▶ **Exercise prompt**: From the records, pick out and copy each line containing "cloak".

------ Data in this exercise

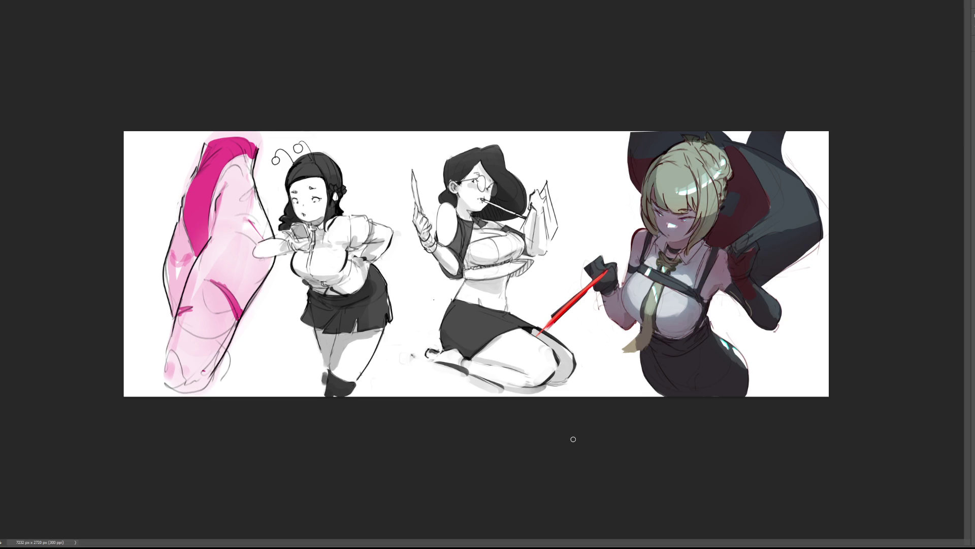
drag(723, 212, 736, 198)
- With a much wider brush, dab dark tone on the glove and wash a broad shadow over the figure
key(bracketright)
key(bracketright)
key(bracketright)
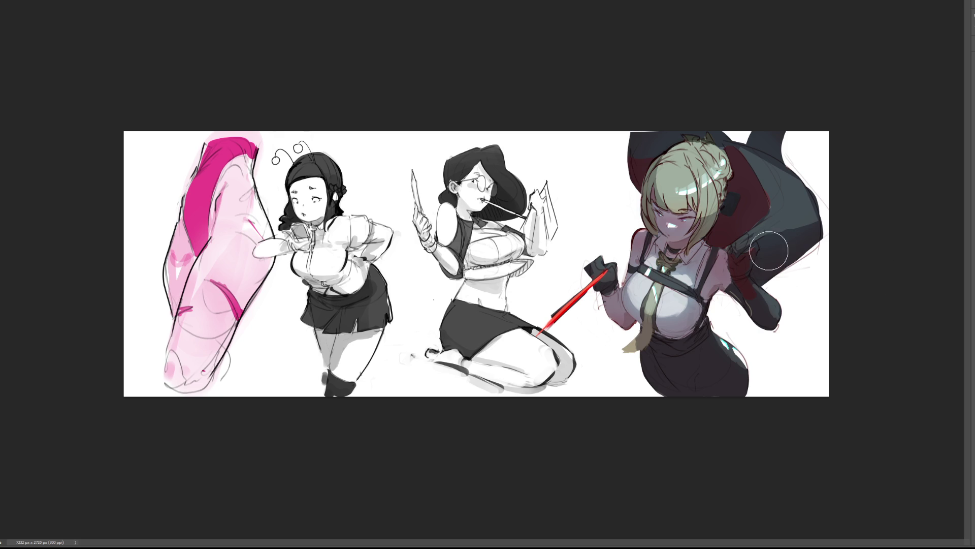
click(739, 265)
key(bracketright)
key(bracketright)
key(bracketright)
mouse_move(737, 256)
mouse_down()
mouse_move(654, 101)
mouse_move(589, 290)
mouse_up()
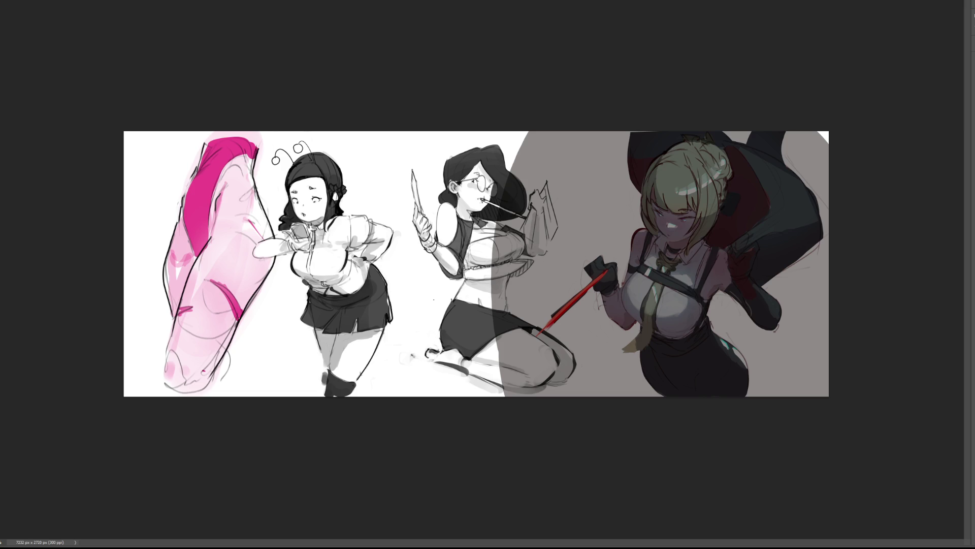
- Lasso the grey backdrop along the hat and left edge of the figure and clear it to white
mouse_move(640, 134)
mouse_down()
mouse_move(631, 176)
mouse_move(647, 230)
mouse_move(626, 289)
mouse_move(602, 254)
mouse_move(593, 279)
mouse_move(624, 332)
mouse_move(640, 330)
mouse_move(629, 343)
mouse_move(653, 401)
mouse_move(702, 431)
mouse_up()
key(ctrl+d)
mouse_move(629, 155)
mouse_down()
mouse_move(631, 180)
mouse_move(634, 140)
mouse_move(630, 169)
mouse_move(646, 224)
mouse_move(630, 283)
mouse_move(624, 291)
mouse_move(601, 254)
mouse_move(588, 272)
mouse_move(621, 329)
mouse_move(641, 326)
mouse_move(623, 352)
mouse_move(641, 357)
mouse_move(648, 383)
mouse_move(607, 425)
mouse_move(577, 39)
mouse_up()
mouse_move(652, 234)
mouse_down()
mouse_move(639, 240)
mouse_move(634, 278)
mouse_up()
key(Delete)
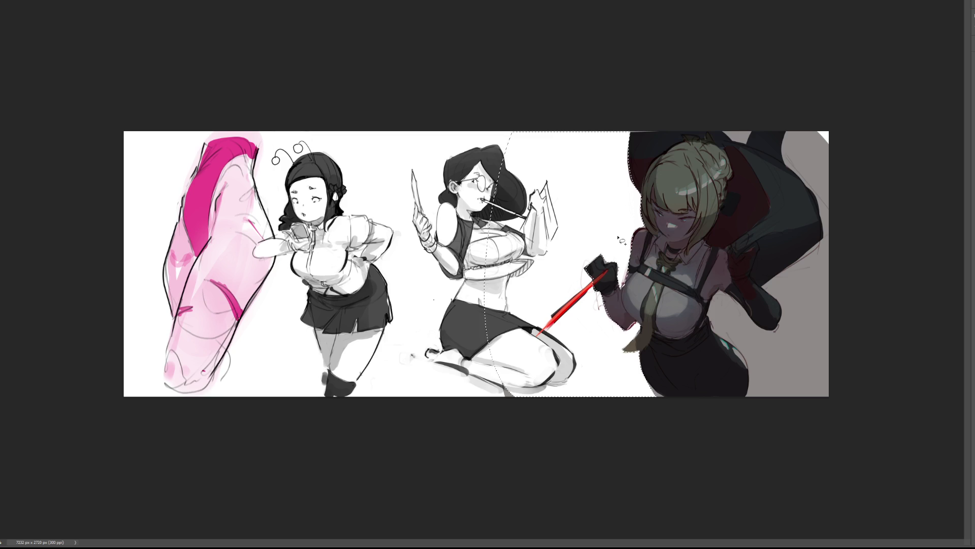
key(ctrl+d)
- Fill the white notch at the canvas top edge with the cloak's dark colour
mouse_move(721, 130)
mouse_down()
mouse_move(742, 142)
mouse_move(766, 108)
mouse_move(751, 135)
mouse_up()
key(alt+BackSpace)
key(ctrl+d)
- Select along the cloak's right edge and gloved arm and clear that grey backdrop
key(ctrl+shift+d)
mouse_move(785, 166)
mouse_down()
mouse_move(816, 206)
mouse_move(823, 234)
mouse_move(770, 286)
mouse_move(782, 308)
mouse_move(875, 242)
mouse_move(828, 76)
mouse_up()
mouse_move(782, 330)
mouse_down()
mouse_move(758, 326)
mouse_move(718, 292)
mouse_move(718, 331)
mouse_move(749, 364)
mouse_move(767, 418)
mouse_move(858, 370)
mouse_move(815, 322)
mouse_up()
key(Delete)
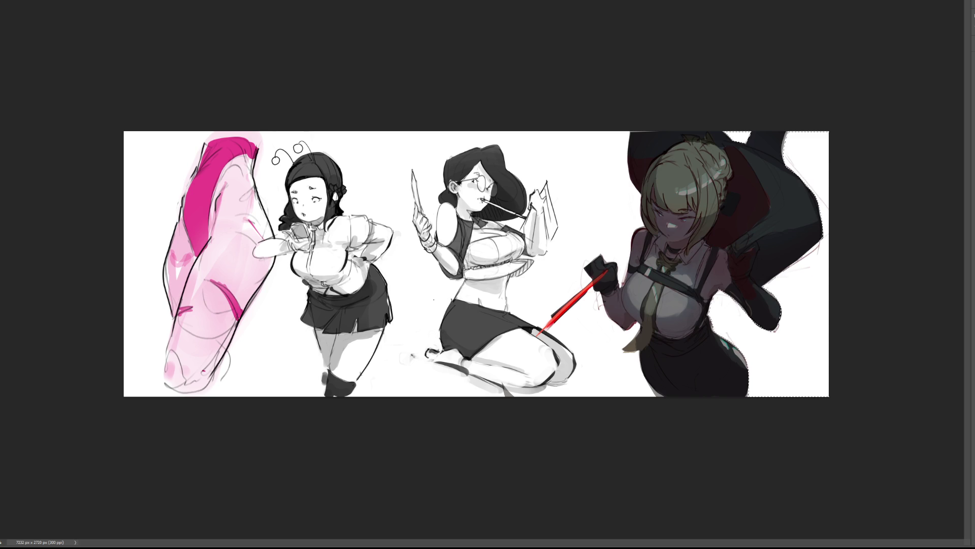
- Paint soft light on the blonde figure's lower face and chest with an enlarged brush
key(ctrl+d)
key(b)
key(bracketright)
key(bracketright)
key(bracketright)
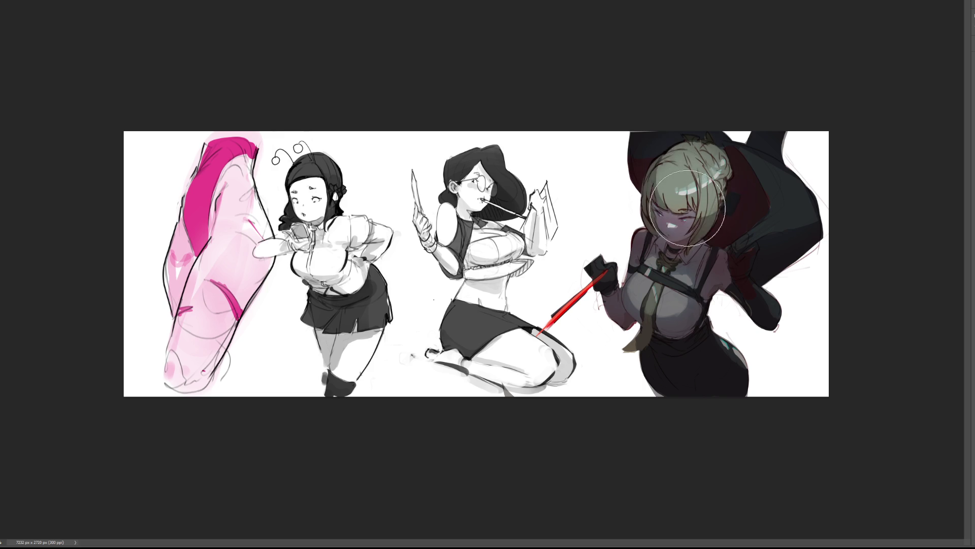
drag(686, 189, 680, 202)
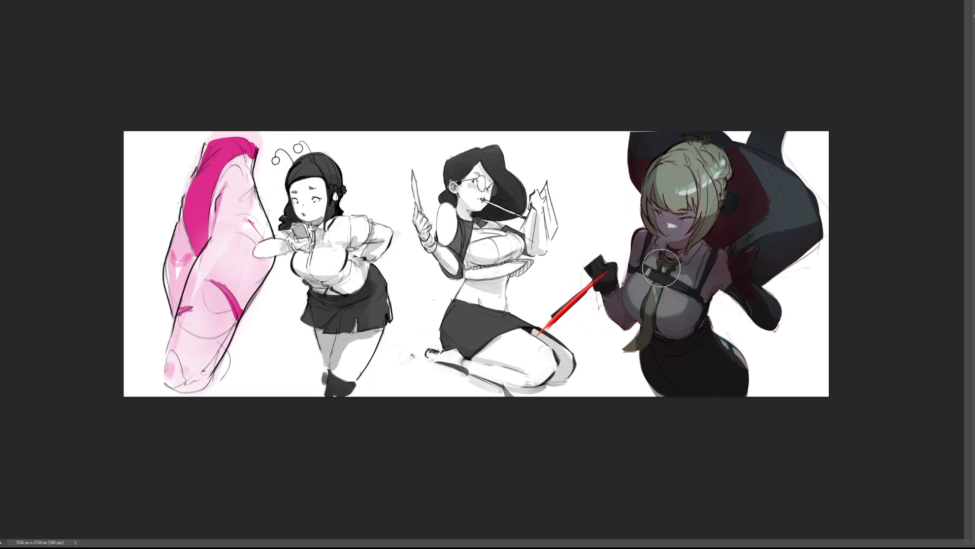
mouse_move(656, 282)
mouse_down()
mouse_move(642, 288)
mouse_move(676, 297)
mouse_up()
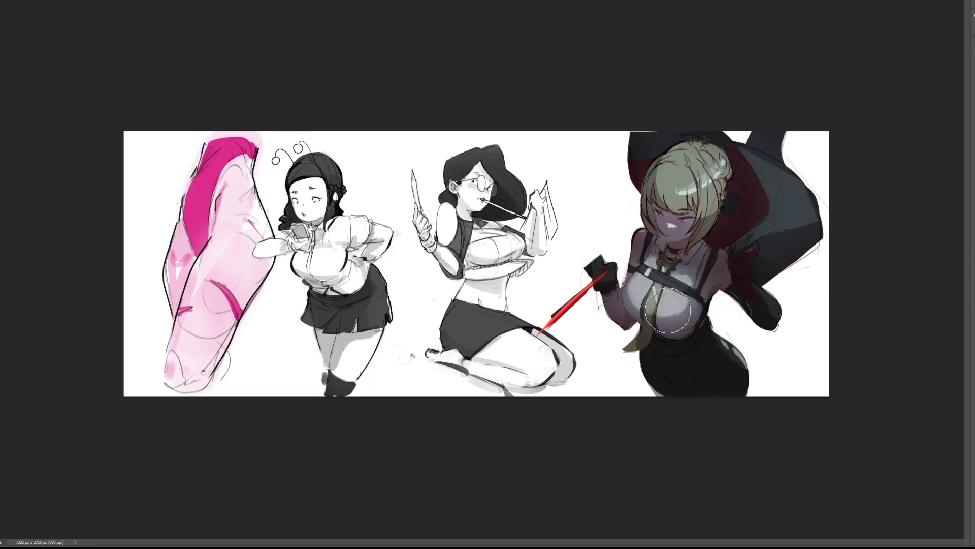
- Paint a dark choker across her neck
drag(686, 248, 660, 245)
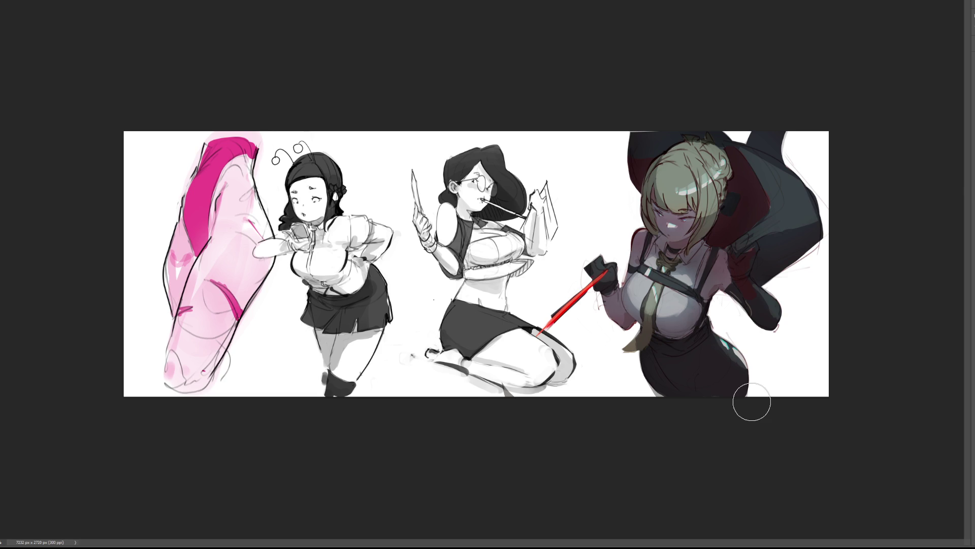
key(ctrl+z)
key(ctrl+z)
key(ctrl+z)
key(ctrl+z)
key(bracketright)
key(bracketright)
key(bracketright)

------------

▶ **Your solution**:
- Fill the white notch at the canvas top edge with the cloak's dark colour
- Select along the cloak's right edge and gloved arm and clear that grey backdrop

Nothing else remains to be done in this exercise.